A Copa do Mundo de 2026, marcada por ser a maior da história com 48 seleções, iniciou sua trajetória sob uma sombra geopolítica inesperada. Às vésperas da abertura, o rigor das políticas migratórias dos Estados Unidos provocou um incidente diplomático que escala a pressão sobre o presidente da Fifa, Gianni Infantino, e coloca em xeque a viabilidade logística da competição sediada em conjunto com México e Canadá.
O principal diário esportivo francês, L’Équipe, estampou nesta quarta-feira (10) uma crítica contundente ao cenário, ironizando a postura de Infantino frente às decisões da administração de Donald Trump. A manchete "Bem-vindo aos EUA" reflete a frustração internacional diante de episódios recorrentes de barreiras impostas a profissionais ligados ao torneio, que deveriam ter acesso garantido pelo status oficial do evento.
O impacto operacional nas delegações
O caso mais emblemático envolveu o árbitro somali Omar Abdulkadir Artan, escalado oficialmente pela Fifa. Após enfrentar uma entrevista de 11 horas nos serviços de imigração e ser mantido em uma cela, Artan teve a entrada negada e acabou deportado. Esse episódio levanta questões sobre a autonomia da Fifa para garantir que seus quadros técnicos possam exercer suas funções em países-sede, um requisito fundamental para a integridade de qualquer evento esportivo global.
A situação não se restringe à arbitragem. Aymen Hussein, principal jogador da seleção do Iraque, foi detido por sete horas antes de obter autorização para ingressar no país, enquanto o fotógrafo da mesma delegação teve o visto negado e foi forçado a retornar a Bagdá. A seleção do Irã, por sua vez, enfrenta restrições severas, com autorização de entrada limitada a períodos exíguos, desafiando a rotina de preparação necessária para atletas de alto nível.

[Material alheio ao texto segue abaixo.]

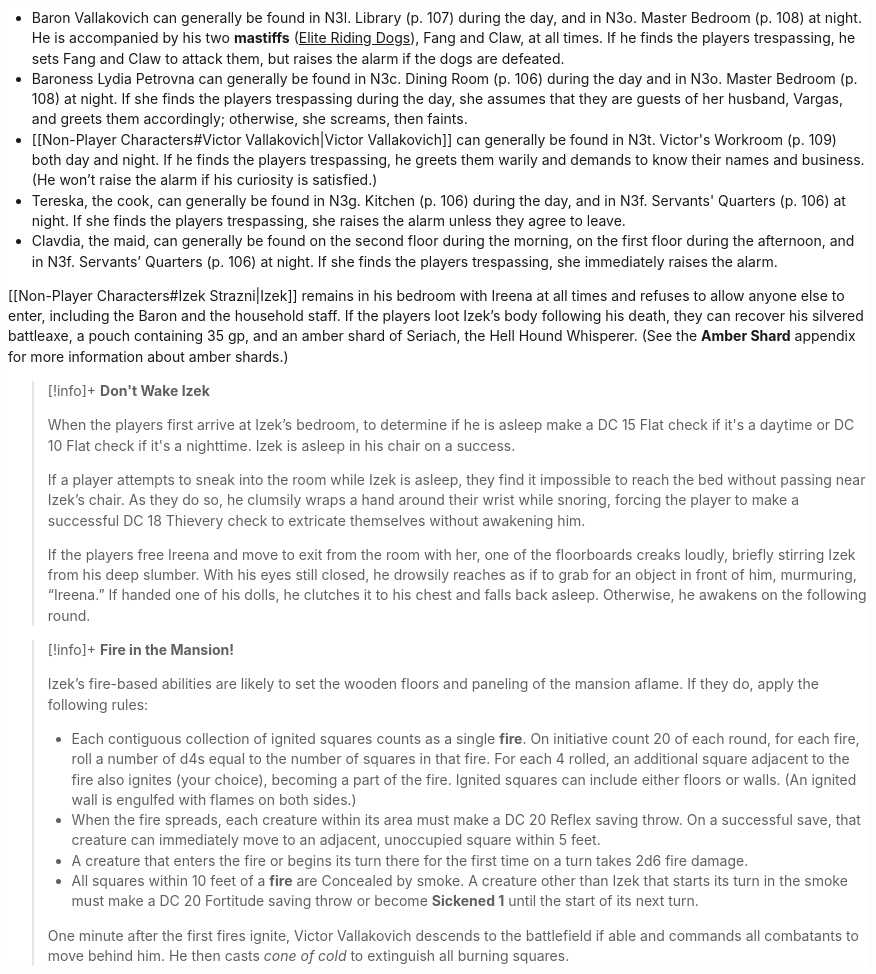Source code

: * Baron Vallakovich can generally be found in <span class="citation">N3l. Library (p. 107)</span> during the day, and in <span class="citation">N3o. Master Bedroom (p. 108)</span> at night. He is accompanied by his two **mastiffs** ([Elite Riding Dogs](https://2e.aonprd.com/Monsters.aspx?ID=2925)), Fang and Claw, at all times. If he finds the players trespassing, he sets Fang and Claw to attack them, but raises the alarm if the dogs are defeated.
* Baroness Lydia Petrovna can generally be found in <span class="citation">N3c. Dining Room (p. 106)</span> during the day and in <span class="citation">N3o. Master Bedroom (p. 108)</span> at night. If she finds the players trespassing during the day, she assumes that they are guests of her husband, Vargas, and greets them accordingly; otherwise, she screams, then faints.
* [[Non-Player Characters#Victor Vallakovich|Victor Vallakovich]] can generally be found in <span class="citation">N3t. Victor's Workroom (p. 109)</span> both day and night. If he finds the players trespassing, he greets them warily and demands to know their names and business. (He won’t raise the alarm if his curiosity is satisfied.)
* Tereska, the cook, can generally be found in <span class="citation">N3g. Kitchen (p. 106)</span> during the day, and in <span class="citation">N3f. Servants' Quarters (p. 106)</span> at night. If she finds the players trespassing, she raises the alarm unless they agree to leave.
* Clavdia, the maid, can generally be found on the second floor during the morning, on the first floor during the afternoon, and in <span class="citation">N3f. Servants’ Quarters (p. 106)</span> at night. If she finds the players trespassing, she immediately raises the alarm.

[[Non-Player Characters#Izek Strazni|Izek]] remains in his bedroom with Ireena at all times and refuses to allow anyone else to enter, including the Baron and the household staff. If the players loot Izek’s body following his death, they can recover his silvered battleaxe, a pouch containing 35 gp, and an amber shard of Seriach, the Hell Hound Whisperer. (See the **Amber Shard** appendix for more information about amber shards.)

> [!info]+ **Don't Wake Izek**
>
> When the players first arrive at Izek’s bedroom, to determine if he is asleep make a DC 15 Flat check if it's a daytime or DC 10 Flat check if it's a nighttime. Izek is asleep in his chair on a success.
>
> If a player attempts to sneak into the room while Izek is asleep, they find it impossible to reach the bed without passing near Izek’s chair. As they do so, he clumsily wraps a hand around their wrist while snoring, forcing the player to make a successful DC 18 Thievery check to extricate themselves without awakening him.
>
> If the players free Ireena and move to exit from the room with her, one of the floorboards creaks loudly, briefly stirring Izek from his deep slumber. With his eyes still closed, he drowsily reaches as if to grab for an object in front of him, murmuring, “Ireena.” If handed one of his dolls, he clutches it to his chest and falls back asleep. Otherwise, he awakens on the following round.

> [!info]+ **Fire in the Mansion!**
>
> Izek’s fire-based abilities are likely to set the wooden floors and paneling of the mansion aflame. If they do, apply the following rules:
>
> * Each contiguous collection of ignited squares counts as a single **fire**. On initiative count 20 of each round, for each fire, roll a number of d4s equal to the number of squares in that fire. For each 4 rolled, an additional square adjacent to the fire also ignites (your choice), becoming a part of the fire. Ignited squares can include either floors or walls. (An ignited wall is engulfed with flames on both sides.)
> * When the fire spreads, each creature within its area must make a DC 20 Reflex saving throw. On a successful save, that creature can immediately move to an adjacent, unoccupied square within 5 feet.
> * A creature that enters the fire or begins its turn there for the first time on a turn takes 2d6 fire damage.
> * All squares within 10 feet of a **fire** are Concealed by smoke. A creature other than Izek that starts its turn in the smoke must make a DC 20 Fortitude saving throw or become **Sickened 1** until the start of its next turn.
>
> One minute after the first fires ignite, Victor Vallakovich descends to the battlefield if able and commands all combatants to move behind him. He then casts _cone of cold_ to extinguish all burning squares.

Tensões entre esporte e soberania
A leitura editorial aqui é que o esporte, ao ser utilizado como plataforma de visibilidade, torna-se inevitavelmente um campo de testes para políticas de soberania nacional. A Fifa, ao expandir o torneio para 48 países e múltiplas sedes, assumiu o risco de lidar com legislações complexas e, por vezes, hostis ao fluxo internacional de pessoas, um pilar que até então era tratado como premissa básica para a realização das Copas.
O movimento sugere que a promessa de um evento global e inclusivo colide com a realidade política doméstica americana. Para os organizadores, a tensão reside em como manter o prestígio da marca Fifa enquanto delegações inteiras enfrentam barreiras que, na prática, desestabilizam o planejamento técnico das equipes participantes. A percepção de que a entidade máxima do futebol perdeu o controle sobre a logística de acesso dos seus próprios atores é um precedente perigoso para futuras candidaturas.

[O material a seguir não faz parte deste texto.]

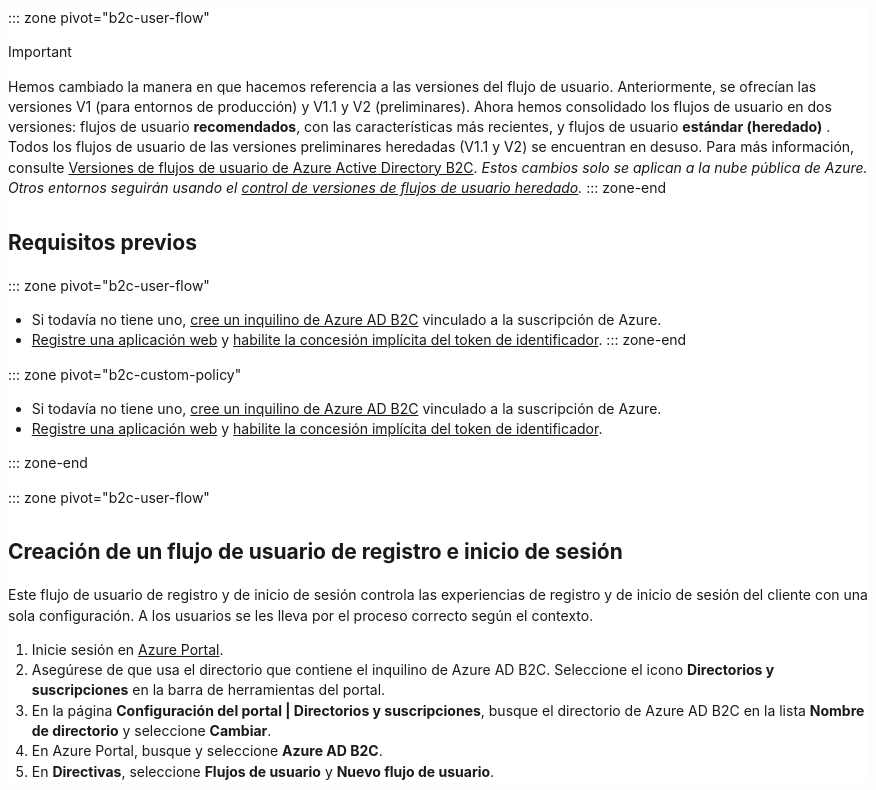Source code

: ::: zone pivot="b2c-user-flow"
> [!IMPORTANT]
> Hemos cambiado la manera en que hacemos referencia a las versiones del flujo de usuario. Anteriormente, se ofrecían las versiones V1 (para entornos de producción) y V1.1 y V2 (preliminares). Ahora hemos consolidado los flujos de usuario en dos versiones: flujos de usuario **recomendados**, con las características más recientes, y flujos de usuario **estándar (heredado)** . Todos los flujos de usuario de las versiones preliminares heredadas (V1.1 y V2) se encuentran en desuso. Para más información, consulte [Versiones de flujos de usuario de Azure Active Directory B2C](user-flow-versions.md). *Estos cambios solo se aplican a la nube pública de Azure. Otros entornos seguirán usando el [control de versiones de flujos de usuario heredado](user-flow-versions-legacy.md).* 
::: zone-end

## <a name="prerequisites"></a>Requisitos previos

::: zone pivot="b2c-user-flow"
- Si todavía no tiene uno, [cree un inquilino de Azure AD B2C](tutorial-create-tenant.md) vinculado a la suscripción de Azure.
- [Registre una aplicación web](tutorial-register-applications.md) y [habilite la concesión implícita del token de identificador](tutorial-register-applications.md#enable-id-token-implicit-grant).
::: zone-end

::: zone pivot="b2c-custom-policy"

- Si todavía no tiene uno, [cree un inquilino de Azure AD B2C](tutorial-create-tenant.md) vinculado a la suscripción de Azure.
- [Registre una aplicación web](tutorial-register-applications.md) y [habilite la concesión implícita del token de identificador](tutorial-register-applications.md#enable-id-token-implicit-grant).


::: zone-end

::: zone pivot="b2c-user-flow"
## <a name="create-a-sign-up-and-sign-in-user-flow"></a>Creación de un flujo de usuario de registro e inicio de sesión

Este flujo de usuario de registro y de inicio de sesión controla las experiencias de registro y de inicio de sesión del cliente con una sola configuración. A los usuarios se les lleva por el proceso correcto según el contexto.

1. Inicie sesión en [Azure Portal](https://portal.azure.com).
1. Asegúrese de que usa el directorio que contiene el inquilino de Azure AD B2C. Seleccione el icono **Directorios y suscripciones** en la barra de herramientas del portal.
1. En la página **Configuración del portal | Directorios y suscripciones**, busque el directorio de Azure AD B2C en la lista **Nombre de directorio** y seleccione **Cambiar**.
1. En Azure Portal, busque y seleccione **Azure AD B2C**.
1. En **Directivas**, seleccione **Flujos de usuario** y **Nuevo flujo de usuario**.
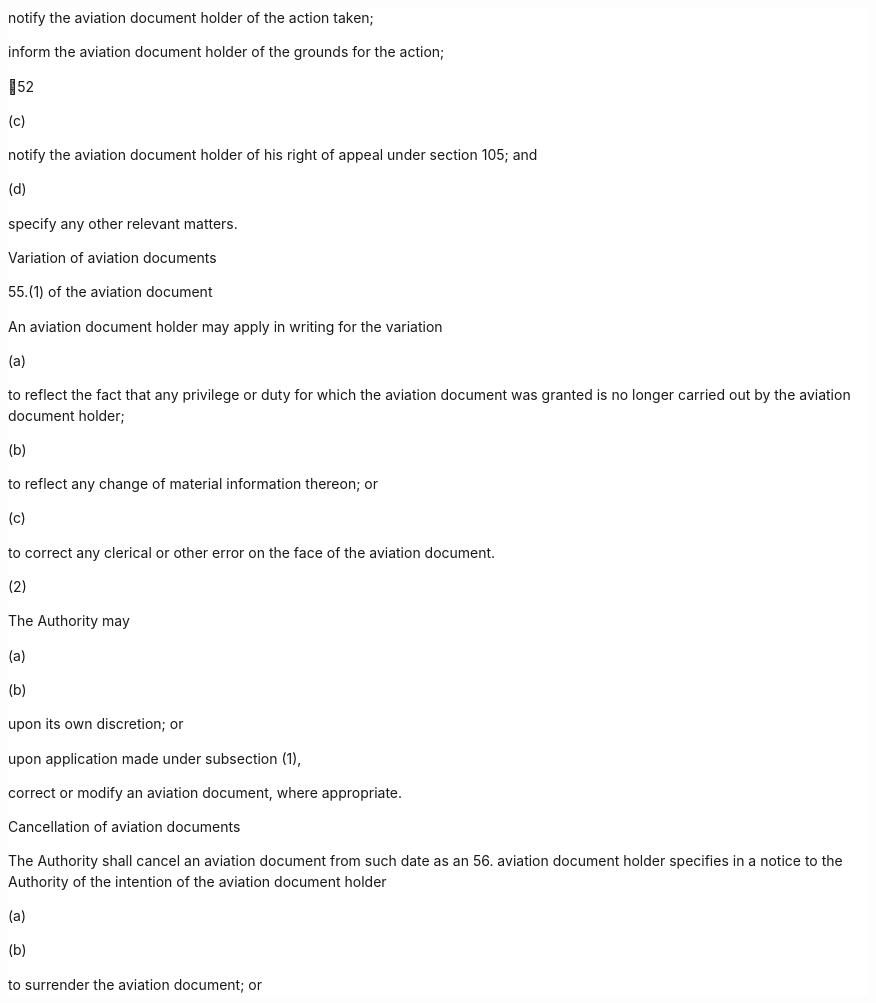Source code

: notify the aviation document holder of the action taken;

inform the aviation document holder of the grounds for the action;

52

(c)

notify the aviation document holder of his right of appeal under section
105; and

(d)

specify any other relevant matters.

Variation of aviation documents

55.(1)
of the aviation document

An aviation document holder may apply in writing for the variation

(a)

to  reflect  the  fact  that  any  privilege  or  duty  for  which  the  aviation
document  was  granted  is  no  longer  carried  out  by  the  aviation
document holder;

(b)

to reflect any change of material information thereon; or

(c)

to  correct  any  clerical  or  other  error  on  the  face  of  the  aviation
document.

(2)

The Authority may

(a)

(b)

upon its own discretion; or

upon application made under subsection (1),

correct or modify an aviation document, where appropriate.

Cancellation of aviation documents

The Authority shall cancel an aviation document from such date as an
56.
aviation document holder specifies in a notice to the Authority of the intention
of the aviation document holder

(a)

(b)

to surrender the aviation document; or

Implicações para o ecossistema do futebol
Para reguladores e competidores, o cenário é de incerteza. A disparidade de tratamento entre diferentes seleções cria um ambiente de desigualdade competitiva, onde o foco deixa de ser estritamente o desempenho em campo. Para o mercado brasileiro e latino-americano, a situação serve como alerta sobre os riscos inerentes à escolha de sedes com políticas migratórias rígidas, que podem afetar diretamente a logística de torcedores e profissionais de imprensa.

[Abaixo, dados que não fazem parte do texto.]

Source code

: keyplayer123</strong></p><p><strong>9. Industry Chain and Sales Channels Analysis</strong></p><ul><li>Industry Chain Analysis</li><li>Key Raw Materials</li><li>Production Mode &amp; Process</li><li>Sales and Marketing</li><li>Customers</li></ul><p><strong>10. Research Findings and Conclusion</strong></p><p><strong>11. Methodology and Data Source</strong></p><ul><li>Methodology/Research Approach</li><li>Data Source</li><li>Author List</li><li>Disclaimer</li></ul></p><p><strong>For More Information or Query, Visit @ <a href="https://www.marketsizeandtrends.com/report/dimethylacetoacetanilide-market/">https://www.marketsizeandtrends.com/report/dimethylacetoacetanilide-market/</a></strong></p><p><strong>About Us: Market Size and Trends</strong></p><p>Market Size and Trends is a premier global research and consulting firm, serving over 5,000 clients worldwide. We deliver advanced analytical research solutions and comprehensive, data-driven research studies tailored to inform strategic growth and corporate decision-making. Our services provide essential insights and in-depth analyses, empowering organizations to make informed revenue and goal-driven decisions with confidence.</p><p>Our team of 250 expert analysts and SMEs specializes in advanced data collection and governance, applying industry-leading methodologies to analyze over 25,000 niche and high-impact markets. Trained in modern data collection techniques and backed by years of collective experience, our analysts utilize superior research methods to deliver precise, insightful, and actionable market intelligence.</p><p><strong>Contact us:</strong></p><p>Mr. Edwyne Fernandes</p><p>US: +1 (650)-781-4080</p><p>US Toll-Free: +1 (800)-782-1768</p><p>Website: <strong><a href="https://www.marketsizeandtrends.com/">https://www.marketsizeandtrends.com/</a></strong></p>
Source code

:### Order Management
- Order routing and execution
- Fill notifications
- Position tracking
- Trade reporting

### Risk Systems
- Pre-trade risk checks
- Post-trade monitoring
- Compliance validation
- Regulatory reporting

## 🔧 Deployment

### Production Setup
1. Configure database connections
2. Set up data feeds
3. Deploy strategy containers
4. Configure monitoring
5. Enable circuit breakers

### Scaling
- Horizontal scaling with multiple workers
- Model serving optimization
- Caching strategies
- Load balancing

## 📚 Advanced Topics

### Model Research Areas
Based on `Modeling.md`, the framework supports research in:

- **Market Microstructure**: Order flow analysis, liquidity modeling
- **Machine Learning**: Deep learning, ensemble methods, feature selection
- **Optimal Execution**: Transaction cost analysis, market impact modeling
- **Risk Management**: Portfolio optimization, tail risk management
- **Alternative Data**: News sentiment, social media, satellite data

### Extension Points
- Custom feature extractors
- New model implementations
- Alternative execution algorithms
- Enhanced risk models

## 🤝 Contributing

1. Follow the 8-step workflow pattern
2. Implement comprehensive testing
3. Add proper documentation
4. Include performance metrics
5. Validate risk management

Competidores e patrocinadores monitoram se a Fifa conseguirá negociar exceções diplomáticas nas próximas semanas ou se o torneio será marcado por novos episódios de exclusão. A credibilidade do processo de seleção de sedes futuras, que exige garantias de livre trânsito, está agora sob escrutínio público, forçando a entidade a responder por falhas que transcendem o campo de jogo.
Perspectivas para o decorrer do torneio
O que permanece incerto é se a administração de Donald Trump cederá espaço para uma flexibilização em prol da imagem do evento ou se manterá a rigidez como prioridade política. Observadores do mercado esportivo devem acompanhar se a Fifa emitirá comunicados oficiais mais incisivos ou se tentará gerir a crise nos bastidores, evitando o confronto direto com Washington.
O sucesso da Copa de 2026 dependerá, em última análise, da capacidade de separar o espetáculo esportivo das tensões de fronteira. A pergunta que paira sobre as próximas rodadas é se o evento conseguirá transcorrer sem que novas deportações ou negativas de visto dominem a narrativa global, transformando o esporte em um mero coadjuvante de uma disputa política maior.